━━━ GIVEN ENTRIES ━━━

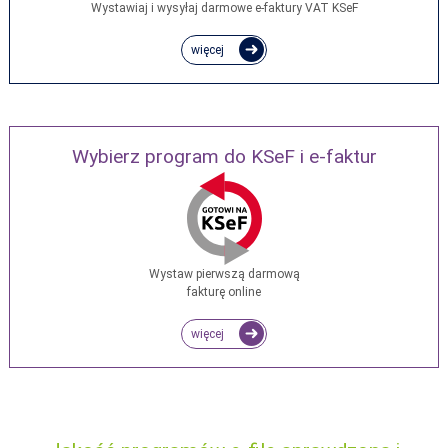
Wystawiaj i wysyłaj darmowe e‑faktury VAT KSeF
więcej
Wybierz program do KSeF i e-faktur
Wystaw pierwszą darmową
fakturę online
więcej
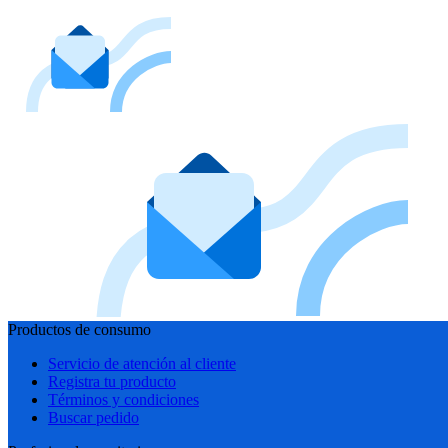
Productos de consumo
Servicio de atención al cliente
Registra tu producto
Términos y condiciones
Buscar pedido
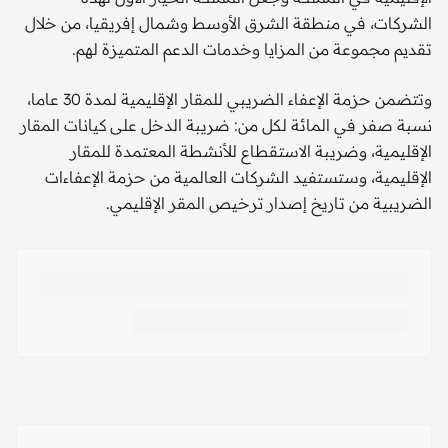
الشركات، في منطقة الشرق الأوسط وشمال إفريقيا، من خلال
تقديم مجموعة من المزايا وخدمات الدعم المتميزة لهم.
وتتضمن حزمة الإعفاء الضريبي للمقار الإقليمية لمدة 30 عاما،
نسبة صفر في المائة لكل من: ضريبة الدخل على كيانات المقار
الإقليمية، وضريبة الاستقطاع للأنشطة المعتمدة للمقار
الإقليمية، وستستفيد الشركات العالمية من حزمة الإعفاءات
الضريبية من تاريخ إصدار ترخيص المقر الإقليمي.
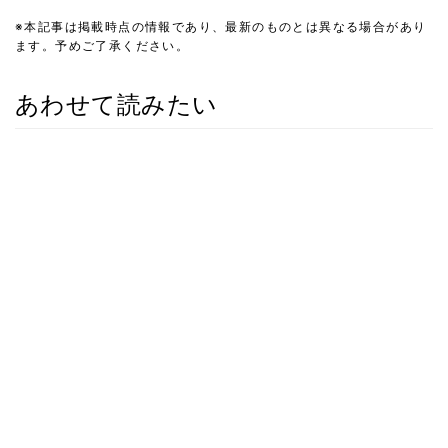
※本記事は掲載時点の情報であり、最新のものとは異なる場合があり
ます。予めご了承ください。
あわせて読みたい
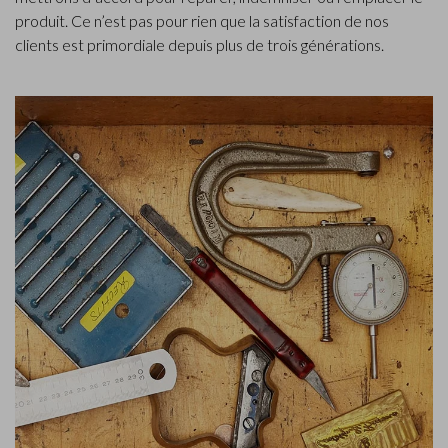
produit. Ce n’est pas pour rien que la satisfaction de nos
clients est primordiale depuis plus de trois générations.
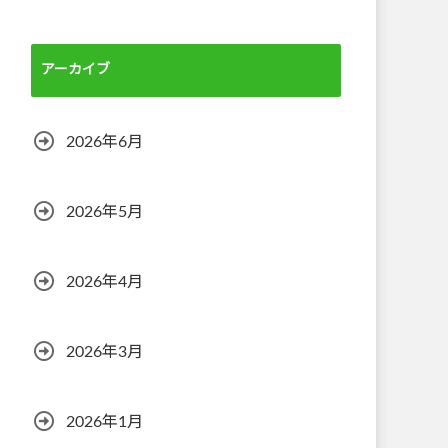
アーカイブ
2026年6月
2026年5月
2026年4月
2026年3月
2026年1月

━━━

Where an entry contains an image, skip the image; repeat everything else exactly.

Wystawiaj i wysyłaj darmowe e‑faktury VAT KSeF
więcej
Wybierz program do KSeF i e-faktur
Wystaw pierwszą darmową
fakturę online
więcej
Productos de consumo
Servicio de atención al cliente
Registra tu producto
Términos y condiciones
Buscar pedido
الشركات، في منطقة الشرق الأوسط وشمال إفريقيا، من خلال
تقديم مجموعة من المزايا وخدمات الدعم المتميزة لهم.
وتتضمن حزمة الإعفاء الضريبي للمقار الإقليمية لمدة 30 عاما،
نسبة صفر في المائة لكل من: ضريبة الدخل على كيانات المقار
الإقليمية، وضريبة الاستقطاع للأنشطة المعتمدة للمقار
الإقليمية، وستستفيد الشركات العالمية من حزمة الإعفاءات
الضريبية من تاريخ إصدار ترخيص المقر الإقليمي.
※本記事は掲載時点の情報であり、最新のものとは異なる場合があり
ます。予めご了承ください。
あわせて読みたい
produit. Ce n’est pas pour rien que la satisfaction de nos
clients est primordiale depuis plus de trois générations.
アーカイブ
2026年6月
2026年5月
2026年4月
2026年3月
2026年1月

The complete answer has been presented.